À compter de cette période, nous avons pu entrevoir un bel avenir pour notre section Aiki. Les deux premières ceintures noires venaient d’être décernées par Maître Floquet, et d’autres ont suivi en 1978. Hélas, en 1979, pour des raisons personnelles, M. Wawrziniak doit abandonner les cours du soir et je dois donc assumer la totalité des cours d’Aiki. Heureusement, mon ami Edmond n’a jamais abandonné et a toujours fait son petit tour, apportant son support à toutes nos activités, et je l’en remercie sincèrement.

Que de chemin parcouru depuis cette époque de débroussaillages! Tant de membres du Dojo ont été promus ceintures noires et plusieurs d’entre eux ont ouvert des sections. Certains ont aujourd’hui des fonctions importantes, tant au sein du Dojo que dans la structure qui chapeaute l’Aiki. Leurs grades s’échelonnent du 1er au 5e dan. De plus, le Kobudo de style Tenshin Shoden Katori Shinto Ryu est bien implanté à l’intérieur des cours d’Aikibudo. Maître Floquet dirige chaque année un stage dans le cadre de l’association (AAKQ). Plusieurs personnalités ont également dirigé des stages au cours de la petite histoire du dojo: les Maîtres Mochizuki Minoru, Sugino Yoshiho et Hatakeyama Goro, ainsi que Maître Lionel Le Franc, Paul Patrick Harman, Gérard Clérin, André Tellier et plusieurs autres. Le Dojo est très souvent visité par les membres qui ont ouvert leur propre Dojo et à ce titre, le Club Budo de Montréal est considéré comme le Hombu Dojo de l’Aikibudo pratiqué au Canada.» (Raymond Damblant)

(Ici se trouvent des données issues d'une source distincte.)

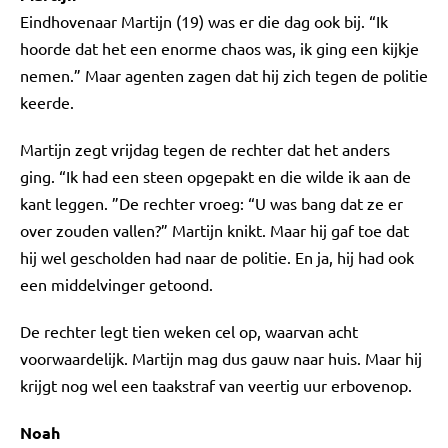
Eindhovenaar Martijn (19) was er die dag ook bij. “Ik
hoorde dat het een enorme chaos was, ik ging een kijkje
nemen.” Maar agenten zagen dat hij zich tegen de politie
keerde.
Martijn zegt vrijdag tegen de rechter dat het anders
ging. “Ik had een steen opgepakt en die wilde ik aan de
kant leggen. ”De rechter vroeg: “U was bang dat ze er
over zouden vallen?” Martijn knikt. Maar hij gaf toe dat
hij wel gescholden had naar de politie. En ja, hij had ook
een middelvinger getoond.
De rechter legt tien weken cel op, waarvan acht
voorwaardelijk. Martijn mag dus gauw naar huis. Maar hij
krijgt nog wel een taakstraf van veertig uur erbovenop.
Noah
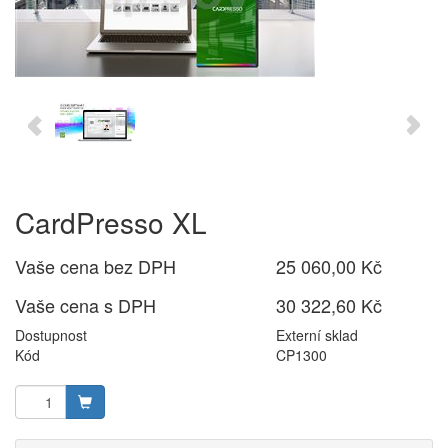
CardPresso XL
Vaše cena bez DPH
25 060,00 Kč
Vaše cena s DPH
30 322,60 Kč
Dostupnost
Externí sklad
Kód
CP1300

Le kobudo de style Tenshin Shoden Katori Shintô Ryu

Cet art est dû à un valeureux guerrier du nom de IIZASA IENAO. Né en 1387 à Iishino, près de la ville de Katori, dans la province de CHIBA, en pleine période MUROMACHI, il était au service du seigneur de la province, issu du clan Chiba. D’après les renseignements qui sont parvenus jusqu’à notre époque, il aurait aussi été, durant une brève période de sa vie, maître d’armes du Shogun Ashikaga Yoshimasa.

Le Kobudo (Ko : ancien et Budo : art martial) est, comme son nom l’indique, un art martial ancien. C’est une école d’armes traditionnelles comme le Katana (sabre japonais), la Naginata (hallebarde), et le Bo (bâton long).

Voulant se rapprocher des sources les plus pures des arts martiaux japonais, maître Floquet a suivi l’enseignement du grand maître Yoshio Sugino, 10e dan de l’école Tenshin Shoden Katori Shinto Ryu.

Le Katori Shinto Ryu est une école vieille de plus de 650 ans. Près de vingt-cinq génération de maîtres y ont enseigné. C’est une des rares écoles de sabre qui est considérée trésor national culturel par le Ministère Culturel du Japon.

L’enseignement, basé essentiellement sur des formes ou kata, nous apprend les gestes et techniques utilisés par les samurai.

Qu’il s’agisse du Iaïdo (l’art de dégainer le sabre), du Ken-jitsu (combat au sabre à deux), de la Naginata Jitsu (sabre contre hallebarde) ou encore du Bo-Jitsu (bâton contre sabre), l’apprentissage des frappes, des esquives et des contres nous apprennent la pureté et l’économie du geste, la concentration, tout en étant un exercice qui fait travailler tout le corps. Souvent partie intégrante dans les cours d’Aikibudo, le Kobudo du Katori Shinto Ryu se pratique aussi de manière indépendante, sous la supervision de professeurs qualifiés.

Encore une fois, nous sommes régulièrement visités par maître Goro Hatakeyama, 10e dan, véritable samourai des temps modernes qui vient annuellement du Japon pour nous visiter et nous prodiguer son enseignement. Il est à ce jour un des rares élèves à avoir suivi l’enseignement de Maître Yoshio Sugino et il fut son assistant pendant de nombreuses années.